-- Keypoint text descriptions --

========================

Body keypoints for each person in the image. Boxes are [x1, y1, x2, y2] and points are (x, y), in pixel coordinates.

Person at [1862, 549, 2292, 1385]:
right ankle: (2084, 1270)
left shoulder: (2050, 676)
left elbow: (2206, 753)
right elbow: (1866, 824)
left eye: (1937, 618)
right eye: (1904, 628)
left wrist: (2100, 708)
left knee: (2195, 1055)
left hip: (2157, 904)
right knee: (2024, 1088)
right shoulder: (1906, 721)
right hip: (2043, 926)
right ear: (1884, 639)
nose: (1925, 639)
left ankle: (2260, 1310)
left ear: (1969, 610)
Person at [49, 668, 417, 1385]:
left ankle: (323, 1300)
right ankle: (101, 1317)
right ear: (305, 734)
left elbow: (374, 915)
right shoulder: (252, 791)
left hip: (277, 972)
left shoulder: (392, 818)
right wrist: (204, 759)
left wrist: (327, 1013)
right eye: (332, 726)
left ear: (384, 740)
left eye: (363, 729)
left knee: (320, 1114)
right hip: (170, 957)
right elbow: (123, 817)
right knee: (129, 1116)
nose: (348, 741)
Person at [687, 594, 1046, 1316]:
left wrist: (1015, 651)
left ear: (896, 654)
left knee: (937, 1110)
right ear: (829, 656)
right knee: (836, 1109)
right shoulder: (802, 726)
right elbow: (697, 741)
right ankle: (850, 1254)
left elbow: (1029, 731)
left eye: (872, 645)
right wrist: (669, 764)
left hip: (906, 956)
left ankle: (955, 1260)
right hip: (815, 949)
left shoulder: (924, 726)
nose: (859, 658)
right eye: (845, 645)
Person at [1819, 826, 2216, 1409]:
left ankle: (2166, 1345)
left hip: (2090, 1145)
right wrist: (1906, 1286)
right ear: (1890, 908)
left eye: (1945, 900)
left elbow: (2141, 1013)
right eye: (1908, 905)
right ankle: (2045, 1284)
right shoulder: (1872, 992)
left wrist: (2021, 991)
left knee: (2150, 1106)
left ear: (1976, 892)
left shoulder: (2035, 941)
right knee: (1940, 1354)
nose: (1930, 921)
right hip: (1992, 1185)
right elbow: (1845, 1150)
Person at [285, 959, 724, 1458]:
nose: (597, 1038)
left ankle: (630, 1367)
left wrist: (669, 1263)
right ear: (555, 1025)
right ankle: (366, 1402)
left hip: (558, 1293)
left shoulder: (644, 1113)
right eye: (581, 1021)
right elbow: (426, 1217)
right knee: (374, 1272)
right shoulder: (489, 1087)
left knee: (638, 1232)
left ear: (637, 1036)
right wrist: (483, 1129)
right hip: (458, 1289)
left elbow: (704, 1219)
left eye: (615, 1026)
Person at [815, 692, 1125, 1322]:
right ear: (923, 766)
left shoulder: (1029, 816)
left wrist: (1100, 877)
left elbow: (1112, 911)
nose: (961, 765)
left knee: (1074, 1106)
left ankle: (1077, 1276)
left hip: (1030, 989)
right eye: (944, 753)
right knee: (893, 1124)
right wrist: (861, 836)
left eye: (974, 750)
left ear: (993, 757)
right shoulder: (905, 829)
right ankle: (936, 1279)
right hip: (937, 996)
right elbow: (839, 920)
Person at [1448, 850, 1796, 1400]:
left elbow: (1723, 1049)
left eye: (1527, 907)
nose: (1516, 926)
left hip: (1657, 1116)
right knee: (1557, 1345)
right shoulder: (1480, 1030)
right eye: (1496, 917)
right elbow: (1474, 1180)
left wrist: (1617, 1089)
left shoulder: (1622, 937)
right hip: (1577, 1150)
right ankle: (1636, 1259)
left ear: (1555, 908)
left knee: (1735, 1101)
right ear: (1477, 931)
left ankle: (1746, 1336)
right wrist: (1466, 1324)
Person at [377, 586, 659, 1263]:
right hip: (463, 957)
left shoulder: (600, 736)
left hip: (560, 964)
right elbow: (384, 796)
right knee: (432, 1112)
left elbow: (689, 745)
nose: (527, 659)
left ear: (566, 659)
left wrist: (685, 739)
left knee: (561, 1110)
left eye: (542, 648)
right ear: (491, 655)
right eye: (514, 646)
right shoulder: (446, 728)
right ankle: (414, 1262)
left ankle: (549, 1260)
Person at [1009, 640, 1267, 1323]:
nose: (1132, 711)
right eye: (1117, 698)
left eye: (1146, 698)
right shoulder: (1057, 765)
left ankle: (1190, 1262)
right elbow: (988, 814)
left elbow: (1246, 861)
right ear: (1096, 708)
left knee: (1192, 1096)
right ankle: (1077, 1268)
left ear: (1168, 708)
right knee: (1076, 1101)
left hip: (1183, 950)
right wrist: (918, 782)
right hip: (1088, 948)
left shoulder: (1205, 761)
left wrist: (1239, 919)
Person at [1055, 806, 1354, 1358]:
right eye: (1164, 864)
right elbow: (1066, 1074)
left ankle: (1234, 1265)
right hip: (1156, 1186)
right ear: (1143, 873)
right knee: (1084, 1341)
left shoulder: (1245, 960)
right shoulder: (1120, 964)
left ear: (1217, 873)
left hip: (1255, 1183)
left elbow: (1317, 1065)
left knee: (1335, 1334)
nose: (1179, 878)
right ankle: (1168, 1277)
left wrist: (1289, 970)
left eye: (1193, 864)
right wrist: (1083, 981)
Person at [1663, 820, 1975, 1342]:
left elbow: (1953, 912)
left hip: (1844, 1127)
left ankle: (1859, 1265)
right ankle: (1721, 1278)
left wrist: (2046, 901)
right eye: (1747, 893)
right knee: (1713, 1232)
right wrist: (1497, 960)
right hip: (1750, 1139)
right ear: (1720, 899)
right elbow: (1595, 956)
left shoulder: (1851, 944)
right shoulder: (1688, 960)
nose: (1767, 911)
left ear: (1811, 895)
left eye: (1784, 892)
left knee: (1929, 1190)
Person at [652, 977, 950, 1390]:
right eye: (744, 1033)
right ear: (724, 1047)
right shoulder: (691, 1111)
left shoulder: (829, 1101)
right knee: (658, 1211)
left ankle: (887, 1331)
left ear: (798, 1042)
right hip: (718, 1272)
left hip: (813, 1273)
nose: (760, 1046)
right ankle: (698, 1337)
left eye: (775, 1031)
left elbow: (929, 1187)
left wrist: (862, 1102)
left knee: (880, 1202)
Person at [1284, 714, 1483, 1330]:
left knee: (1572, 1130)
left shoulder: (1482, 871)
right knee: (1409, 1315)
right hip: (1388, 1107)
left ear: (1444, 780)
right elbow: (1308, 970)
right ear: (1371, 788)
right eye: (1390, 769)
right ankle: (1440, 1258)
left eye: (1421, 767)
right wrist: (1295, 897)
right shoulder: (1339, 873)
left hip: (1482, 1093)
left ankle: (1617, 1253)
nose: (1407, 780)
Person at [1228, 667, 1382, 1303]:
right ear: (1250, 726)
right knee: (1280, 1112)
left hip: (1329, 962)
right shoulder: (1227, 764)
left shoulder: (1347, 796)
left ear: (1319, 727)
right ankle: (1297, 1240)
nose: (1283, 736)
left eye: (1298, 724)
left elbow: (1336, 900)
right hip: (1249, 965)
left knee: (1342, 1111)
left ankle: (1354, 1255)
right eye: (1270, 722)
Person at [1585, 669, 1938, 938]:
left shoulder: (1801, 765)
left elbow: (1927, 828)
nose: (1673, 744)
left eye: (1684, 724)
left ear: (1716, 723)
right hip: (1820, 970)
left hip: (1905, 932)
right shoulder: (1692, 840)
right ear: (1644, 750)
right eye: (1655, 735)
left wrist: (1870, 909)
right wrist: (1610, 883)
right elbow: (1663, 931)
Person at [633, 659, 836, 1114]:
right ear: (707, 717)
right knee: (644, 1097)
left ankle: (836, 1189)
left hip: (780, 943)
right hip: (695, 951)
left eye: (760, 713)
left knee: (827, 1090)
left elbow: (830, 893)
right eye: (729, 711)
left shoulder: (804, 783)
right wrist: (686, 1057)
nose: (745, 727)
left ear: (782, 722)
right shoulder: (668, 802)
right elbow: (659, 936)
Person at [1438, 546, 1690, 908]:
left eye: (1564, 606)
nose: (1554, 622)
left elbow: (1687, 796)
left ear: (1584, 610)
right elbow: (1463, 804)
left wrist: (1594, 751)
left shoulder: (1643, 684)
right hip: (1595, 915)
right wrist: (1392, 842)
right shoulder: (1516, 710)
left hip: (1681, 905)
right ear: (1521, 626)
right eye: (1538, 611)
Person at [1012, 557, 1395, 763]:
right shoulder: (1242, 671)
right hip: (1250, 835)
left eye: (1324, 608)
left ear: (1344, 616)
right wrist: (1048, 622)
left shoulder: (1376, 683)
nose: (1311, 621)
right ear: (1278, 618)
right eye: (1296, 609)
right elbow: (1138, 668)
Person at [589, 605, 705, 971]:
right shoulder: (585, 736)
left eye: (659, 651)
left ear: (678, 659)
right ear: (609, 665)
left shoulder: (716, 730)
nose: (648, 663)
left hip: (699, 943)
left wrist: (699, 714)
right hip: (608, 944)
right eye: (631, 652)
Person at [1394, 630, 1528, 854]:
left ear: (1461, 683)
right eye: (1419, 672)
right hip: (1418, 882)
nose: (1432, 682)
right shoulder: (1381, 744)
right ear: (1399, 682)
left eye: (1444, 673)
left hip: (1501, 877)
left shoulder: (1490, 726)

========================

-- Work instructions --
Reproduce verbatim the lines above, from the line with "left elbow: (2206, 753)" through the line with "left hip: (277, 972)".

-- Solution for this exercise --
left elbow: (2206, 753)
right elbow: (1866, 824)
left eye: (1937, 618)
right eye: (1904, 628)
left wrist: (2100, 708)
left knee: (2195, 1055)
left hip: (2157, 904)
right knee: (2024, 1088)
right shoulder: (1906, 721)
right hip: (2043, 926)
right ear: (1884, 639)
nose: (1925, 639)
left ankle: (2260, 1310)
left ear: (1969, 610)
Person at [49, 668, 417, 1385]:
left ankle: (323, 1300)
right ankle: (101, 1317)
right ear: (305, 734)
left elbow: (374, 915)
right shoulder: (252, 791)
left hip: (277, 972)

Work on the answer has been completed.